### EXERCÍCIOS PROPOSTOS
(A) Com base no trecho sobre homens tidos como deuses, responda:
(i) Em que Ino se transformou, segundo o que se diz?
(ii) Quem chama Ino de Leucotéia?
(iii) Por quem o filho de Ino será chamado augusto Palêmon?
(B) Traduza para o inglês esta frase do trecho sobre homens tidos como deuses: "Para que falar amplamente, recordando Cástor e Pólux ou Anfiaseu, os quais, sendo, como se diz, homens de ontem ou anteontem, são considerados deuses?"
(C) Dê prosseguimento ao trecho sobre homens tidos como deuses, escrevendo a partir da última frase apresentada.

### TRECHO DO TEXTO
Para que falar amplamente, recordando Cástor e Pólux ou Anfiaseu, os quais,
sendo, como se diz, homens de ontem ou anteontem, são considerados deuses? A
própria Ino, depois de sua loucura e o que nela sofreu, dizem que se transformou
em deusa: “aqueles que caminham errantes pelo Ponto, a chamam Leucotéia”, assim
como seu filho: “será chamado augusto Palêmon pelos marinheiros”.

### DADOS REGISTRADOS
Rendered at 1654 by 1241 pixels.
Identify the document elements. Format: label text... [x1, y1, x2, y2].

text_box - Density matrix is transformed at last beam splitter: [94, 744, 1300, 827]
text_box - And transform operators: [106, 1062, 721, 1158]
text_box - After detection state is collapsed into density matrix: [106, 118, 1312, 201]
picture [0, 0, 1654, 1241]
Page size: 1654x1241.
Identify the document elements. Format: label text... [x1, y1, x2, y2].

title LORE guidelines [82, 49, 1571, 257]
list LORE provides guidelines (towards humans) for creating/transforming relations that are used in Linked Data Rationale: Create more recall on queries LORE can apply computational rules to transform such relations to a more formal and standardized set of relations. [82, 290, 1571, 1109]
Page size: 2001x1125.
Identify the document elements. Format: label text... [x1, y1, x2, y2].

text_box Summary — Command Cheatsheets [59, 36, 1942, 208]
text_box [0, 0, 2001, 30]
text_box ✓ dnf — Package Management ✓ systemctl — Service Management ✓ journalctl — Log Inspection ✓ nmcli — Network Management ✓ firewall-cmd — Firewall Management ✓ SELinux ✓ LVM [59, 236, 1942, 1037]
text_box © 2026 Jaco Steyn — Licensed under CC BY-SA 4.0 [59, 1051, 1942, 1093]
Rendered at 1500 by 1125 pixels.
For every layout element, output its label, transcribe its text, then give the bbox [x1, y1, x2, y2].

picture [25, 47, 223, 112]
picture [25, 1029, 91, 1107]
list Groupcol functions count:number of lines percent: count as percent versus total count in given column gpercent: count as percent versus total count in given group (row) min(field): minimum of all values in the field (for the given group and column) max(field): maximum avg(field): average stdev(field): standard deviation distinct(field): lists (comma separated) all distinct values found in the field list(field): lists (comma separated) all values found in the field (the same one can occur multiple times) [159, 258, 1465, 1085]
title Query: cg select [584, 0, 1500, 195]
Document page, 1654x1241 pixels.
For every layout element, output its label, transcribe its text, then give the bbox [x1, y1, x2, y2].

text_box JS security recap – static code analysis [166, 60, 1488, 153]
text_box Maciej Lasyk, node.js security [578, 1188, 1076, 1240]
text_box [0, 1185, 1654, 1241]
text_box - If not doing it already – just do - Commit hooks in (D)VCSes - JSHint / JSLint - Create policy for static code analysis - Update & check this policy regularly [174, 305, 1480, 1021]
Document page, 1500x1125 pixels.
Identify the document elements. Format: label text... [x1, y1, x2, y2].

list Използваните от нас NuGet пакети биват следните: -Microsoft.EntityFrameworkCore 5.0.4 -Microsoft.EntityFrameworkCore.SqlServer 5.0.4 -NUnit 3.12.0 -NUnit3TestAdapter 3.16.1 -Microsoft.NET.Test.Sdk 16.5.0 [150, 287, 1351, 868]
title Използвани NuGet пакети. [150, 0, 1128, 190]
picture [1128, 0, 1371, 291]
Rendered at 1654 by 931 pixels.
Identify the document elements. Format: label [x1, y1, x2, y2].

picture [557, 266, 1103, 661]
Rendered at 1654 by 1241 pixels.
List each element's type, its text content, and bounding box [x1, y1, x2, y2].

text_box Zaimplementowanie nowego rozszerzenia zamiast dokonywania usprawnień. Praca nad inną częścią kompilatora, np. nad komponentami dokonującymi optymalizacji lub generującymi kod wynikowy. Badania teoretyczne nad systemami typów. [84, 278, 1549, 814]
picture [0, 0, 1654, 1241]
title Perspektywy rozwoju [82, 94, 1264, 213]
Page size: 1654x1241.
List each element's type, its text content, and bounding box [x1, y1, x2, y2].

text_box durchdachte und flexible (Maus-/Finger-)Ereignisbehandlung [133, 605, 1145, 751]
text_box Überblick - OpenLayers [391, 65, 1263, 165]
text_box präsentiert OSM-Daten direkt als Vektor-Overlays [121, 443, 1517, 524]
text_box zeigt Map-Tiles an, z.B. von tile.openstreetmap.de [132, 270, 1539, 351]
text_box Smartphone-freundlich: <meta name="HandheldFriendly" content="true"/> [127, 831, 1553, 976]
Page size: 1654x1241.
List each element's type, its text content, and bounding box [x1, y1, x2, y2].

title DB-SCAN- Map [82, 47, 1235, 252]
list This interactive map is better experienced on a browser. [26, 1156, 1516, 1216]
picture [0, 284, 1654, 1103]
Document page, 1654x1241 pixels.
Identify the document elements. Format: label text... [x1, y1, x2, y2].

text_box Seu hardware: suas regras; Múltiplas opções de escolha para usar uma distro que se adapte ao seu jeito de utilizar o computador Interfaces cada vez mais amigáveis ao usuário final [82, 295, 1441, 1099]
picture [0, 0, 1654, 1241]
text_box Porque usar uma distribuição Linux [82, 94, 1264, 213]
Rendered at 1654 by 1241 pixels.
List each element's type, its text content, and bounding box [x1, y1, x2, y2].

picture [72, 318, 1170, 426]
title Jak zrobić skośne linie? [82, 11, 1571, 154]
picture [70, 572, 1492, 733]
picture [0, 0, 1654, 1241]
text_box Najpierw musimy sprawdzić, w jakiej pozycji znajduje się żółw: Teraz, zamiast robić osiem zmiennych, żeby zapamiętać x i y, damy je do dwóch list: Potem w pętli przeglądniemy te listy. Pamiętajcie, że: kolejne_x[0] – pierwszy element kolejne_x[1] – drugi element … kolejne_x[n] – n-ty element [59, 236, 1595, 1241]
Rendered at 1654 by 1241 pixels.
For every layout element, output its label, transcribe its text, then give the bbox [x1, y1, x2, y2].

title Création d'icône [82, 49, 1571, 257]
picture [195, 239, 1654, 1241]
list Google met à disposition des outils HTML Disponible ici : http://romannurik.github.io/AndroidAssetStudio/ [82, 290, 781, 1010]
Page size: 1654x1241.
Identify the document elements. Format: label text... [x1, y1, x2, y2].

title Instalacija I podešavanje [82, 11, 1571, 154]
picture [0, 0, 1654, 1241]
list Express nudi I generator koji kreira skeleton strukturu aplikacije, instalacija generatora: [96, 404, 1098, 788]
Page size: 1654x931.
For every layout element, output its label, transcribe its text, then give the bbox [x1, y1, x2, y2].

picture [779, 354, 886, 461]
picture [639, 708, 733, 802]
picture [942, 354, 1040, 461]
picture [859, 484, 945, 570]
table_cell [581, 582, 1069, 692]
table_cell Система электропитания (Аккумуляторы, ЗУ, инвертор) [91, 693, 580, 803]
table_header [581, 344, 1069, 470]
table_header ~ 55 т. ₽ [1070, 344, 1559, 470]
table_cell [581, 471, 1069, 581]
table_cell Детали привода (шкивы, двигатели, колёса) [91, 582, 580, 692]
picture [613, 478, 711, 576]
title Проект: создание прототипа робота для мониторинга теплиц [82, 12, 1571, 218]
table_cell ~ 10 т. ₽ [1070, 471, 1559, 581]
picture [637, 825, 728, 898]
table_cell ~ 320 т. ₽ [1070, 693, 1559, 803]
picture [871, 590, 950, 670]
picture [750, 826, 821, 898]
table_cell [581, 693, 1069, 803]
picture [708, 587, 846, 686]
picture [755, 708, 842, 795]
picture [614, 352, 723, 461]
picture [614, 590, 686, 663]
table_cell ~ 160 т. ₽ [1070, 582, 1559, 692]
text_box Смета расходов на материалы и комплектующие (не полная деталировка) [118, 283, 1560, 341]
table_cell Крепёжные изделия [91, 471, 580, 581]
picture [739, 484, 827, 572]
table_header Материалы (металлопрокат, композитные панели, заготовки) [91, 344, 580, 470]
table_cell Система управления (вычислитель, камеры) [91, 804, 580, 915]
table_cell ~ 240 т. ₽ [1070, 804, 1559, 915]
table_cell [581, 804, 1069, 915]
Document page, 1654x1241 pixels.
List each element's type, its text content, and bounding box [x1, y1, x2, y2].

### GABARITO
(A)
(i) Em deusa.
(ii) Aqueles que caminham errantes pelo Ponto.
(iii) Pelos marinheiros.

(B) Why speak at length, recalling Castor and Pollux or Anfiaseu, who, being, as they say, men of yesterday or the day before, are considered gods?

(C)
2ª PARTE: REFUTAÇÃO DAS ACUSAÇÕES DE IMORALIDADE, INCESTO E
REFEIÇÕES BACANAIS
Capítulo XXX -
Razões porque a Divindade foi apontada pelo homem
Ora, se pessoas tão
abomináveis e odiosas a Deus alcançaram a reputação de ser deuses, e Semíramis,
a filha de Derceto, mulher despudorada e criminosa, foi considerada deusa
síria, e os sírios, através de Derceto, cultuam os peixes, e através de
Semíramis as pombas - é impossível que uma mulher se transforme em pomba; a
fábula aparece em Clésias-, o que há de estranho que aqueles que exerceram
poder e tirania fossem chamados deuses por seus súditos? A Sibila (Platão
também recor da) diz: “Virá então a décima geração de míseros homens, desde que
o dilúvio caiu sobre os primeiros mortais, e reinaram Cronos, Titã e Iapeto,
filhos poderosos da terra e do céu, que os homens chamaram de Gaia e Urano,
dando-lhes nome por terem sido os primeiros entre os míseros homens”; uns por
sua força, como Héracles e Perseu; outros por sua arte, como Asclépio.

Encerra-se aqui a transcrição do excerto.